Ballast legs are less clear. A vessel that arrives in, or leaves, the US in ballast condition while on time charter is certainly earning hire but the hire is in respect of the charterer’s use of the vessel, not the transportation of cargo. The same is true for ballast bonuses. If the shipping company is exempt from tax, the inclusion of the hire of ballast voyages is not an issue in that the entire amount of USSGTI generated by the shipping company from its laden US voyages will be exempt from tax. Whether it is USD1m or USD1.25m is immaterial as all of its USSGTI is exempt. If the shipping company does not qualify for exemption, calculation of USSGTI dictates the amount of tax to be paid. The regulations that cover calculation of USSGTI differ depending upon whether an exemption is being claimed or tax is to be paid. The differences will be explored in the next article.
A second threshold issue in dealing with calculation of USSGTI is whether the vessel has called at a US port. For purposes of the US Shipping Tax, the United States is defined as the 50 states, the District of Columbia, and the 12 mile statutory limit, otherwise known as US territorial waters. The jurisdictional limits of the United States are distinguished from its exclusive economic zone (“EEZ”), which extends 200 miles from the shoreline. It should be noted that the US outer continental shelf (“OCS”) may extend beyond the EEZ in some instances.1
Ports in the US territories of Puerto Rico, Guam and the US Virgin Islands are excluded from the definition of the United States for purposes of the US Shipping Tax. Thus, lifting and discharging cargo at ports such as San Juan and St. Croix do not generate USSGTI.

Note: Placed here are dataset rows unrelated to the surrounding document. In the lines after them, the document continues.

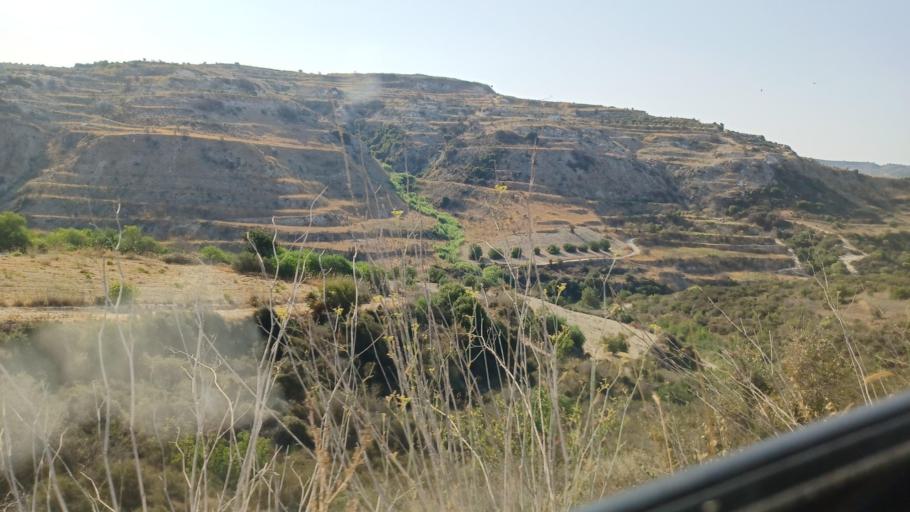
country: CY
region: Pafos
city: Tala
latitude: 34.8902
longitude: 32.4515
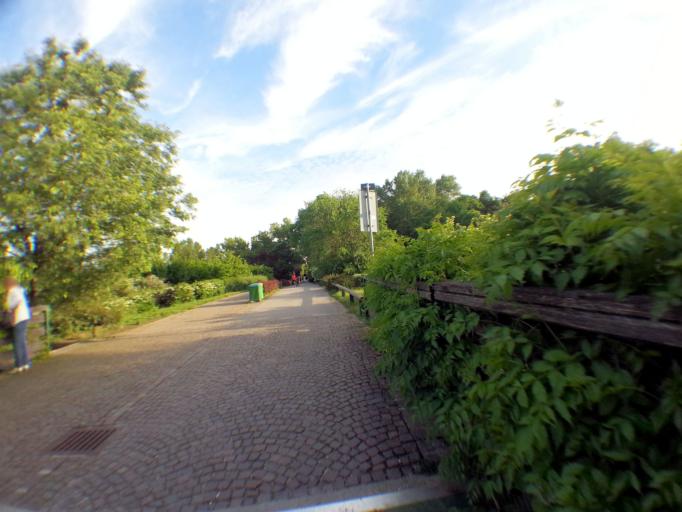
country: IT
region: Lombardy
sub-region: Citta metropolitana di Milano
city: Bresso
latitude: 45.5332
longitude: 9.2113
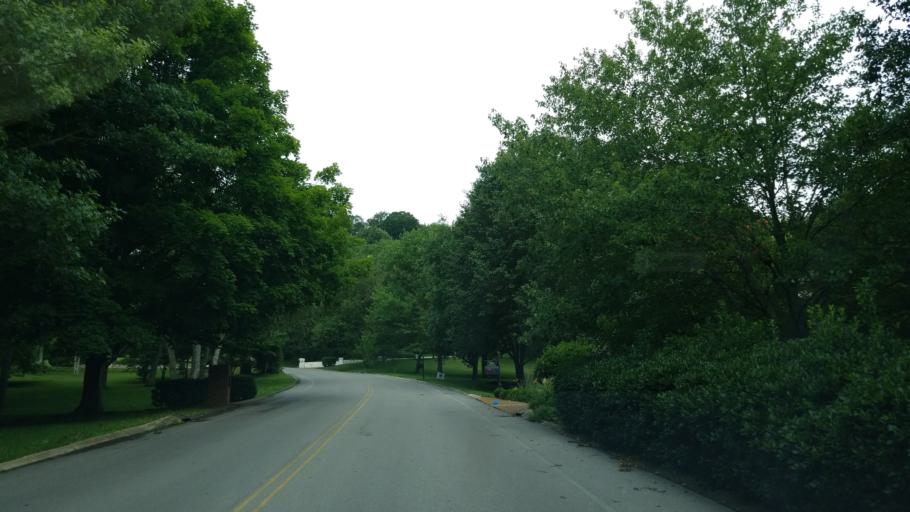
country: US
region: Tennessee
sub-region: Davidson County
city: Forest Hills
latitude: 36.0577
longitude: -86.8195
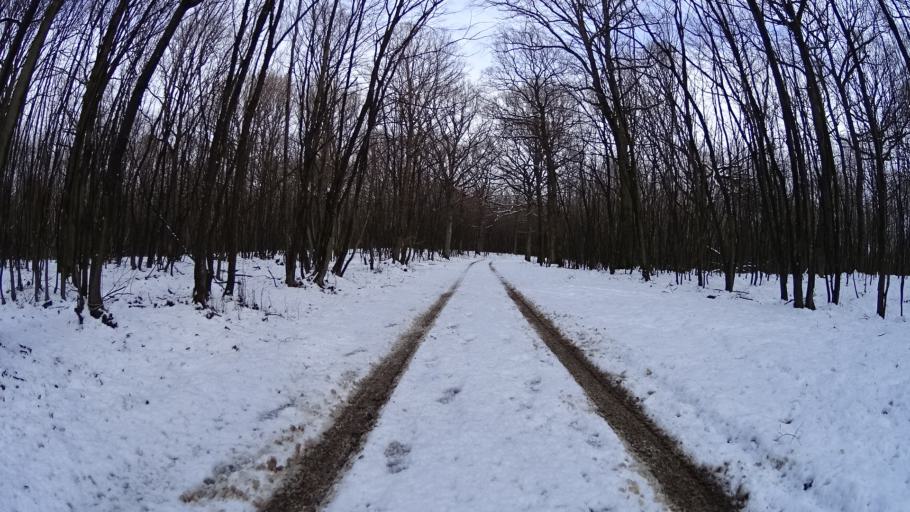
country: AT
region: Lower Austria
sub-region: Politischer Bezirk Korneuburg
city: Leobendorf
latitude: 48.4142
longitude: 16.3359
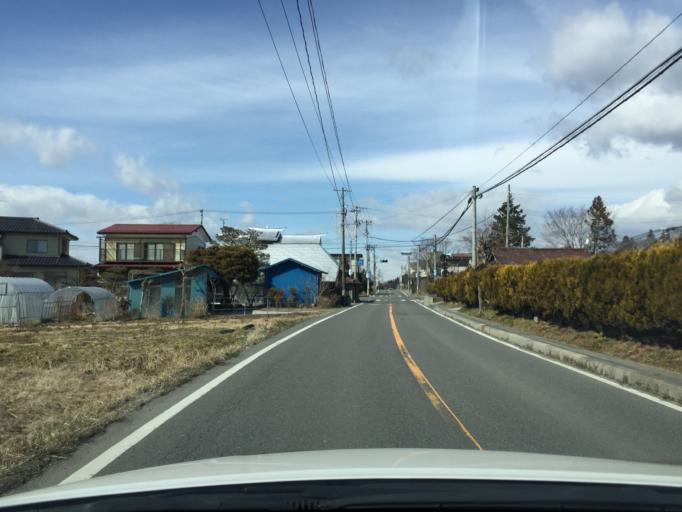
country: JP
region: Fukushima
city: Funehikimachi-funehiki
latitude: 37.3977
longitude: 140.5684
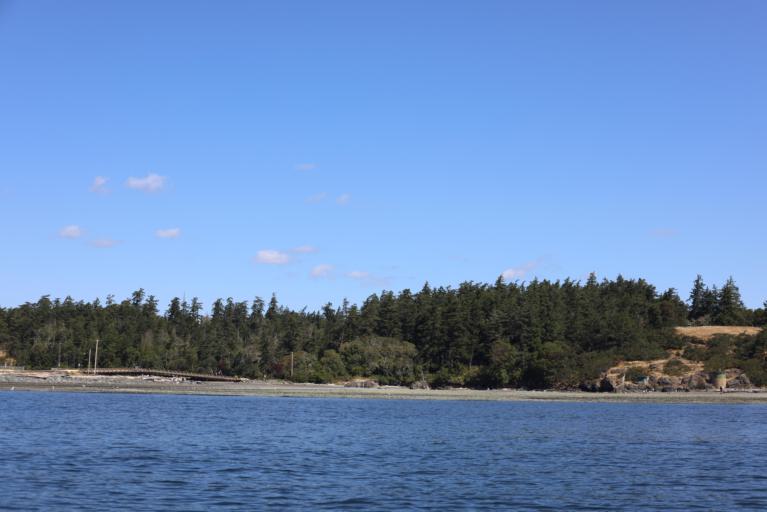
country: CA
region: British Columbia
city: Colwood
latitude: 48.4276
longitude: -123.4541
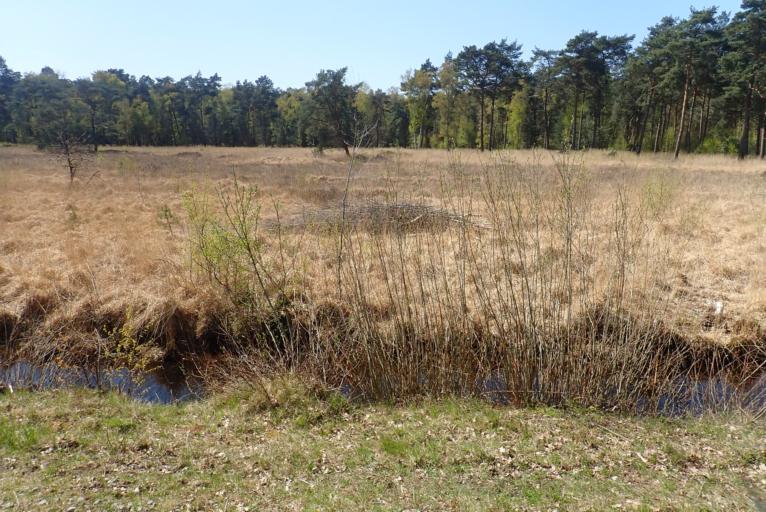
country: BE
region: Flanders
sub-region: Provincie Antwerpen
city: Kalmthout
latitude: 51.3544
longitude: 4.4916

With the exception of the Louisiana Offshore Oil Port (“LOOP”), which is considered a US port for purposes of the US Shipping Tax, activities such as ship-to-ship lightering operations outside the 12 mile statutory limit of US jurisdiction can be excluded from the calculation of USSGTI. A vessel, which offloads cargo in ship-to-ship transfer outside the statutory limits of the United States and delivers it to a US port, is engaged in international transportation and must include the hire for such operations in its USSGTI. The vessel which is offloaded outside the US territorial limits has not “called at a US port” and thus has not generated USSGTI.
1 Outer Continental Shelf, Bureau of Ocean Energy Management, available at www.boem.gov/Oil-and-Gas-Energy-Program/Leasing/Outer-Continental-Shelf/ Index.aspx (last visited October 3, 2014).